Herkes konuşuyor, hüküm veriyor. Gerçeği kamufle ediyorlar.
Uçağına aldığın 6 gazeteciden biri Vakit iken şimdi niye götürmedi
Mısır'a Cezayir'e? Şimdi götüremiyor. Bunları unutacağız, Susurluk
konuşacağız. Kamuflaj çabası var, bunun altında da telaş var?
Toplum güdülmek, yönlendirilmek isteniyor. Akıl var mantık var,
yaşanan olaylar var. Toplum gerginliğe sürüklenir, Türkiye'yi kim
gerginliğe sürüklüyor? Laiklik tartışmasın kim açıyorsa o
sürüklüyor.''
Baykal, bir başka soru üzerine, olayların ''Susurluk'' ile
bağlantısı varsa bunun da ortaya çıkarılması gerektiğini söyledi.
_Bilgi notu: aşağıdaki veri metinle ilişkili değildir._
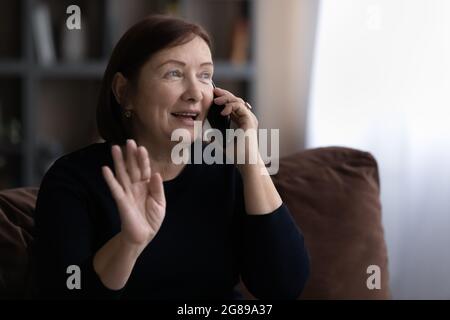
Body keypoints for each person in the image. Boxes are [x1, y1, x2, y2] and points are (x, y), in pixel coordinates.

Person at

Deniz Baykal, ''Ama şimdi nutuk atıyorsunuz. Şok olacaksınız, büyük
açıklama yapılacak... Hani bekliyoruz. Bize tozlu raflardan
Susurluk fotoğrafları getirerek şok olmamızı sağlayamazlar. Bizim
şok olmamızı; o çevreyle bu cinayeti işleyenler arasında organik
işbirliğini kanıtlayacak delilleri ortaya koyarak sağlayabilirler''
diye konuştu. Deniz Baykal, bir soru üzerine Emniyet Genel
Müdürünün örgütün niteliğini açıklamaktan kaçındığını, bu sorulara
cevap vermediğini savundu.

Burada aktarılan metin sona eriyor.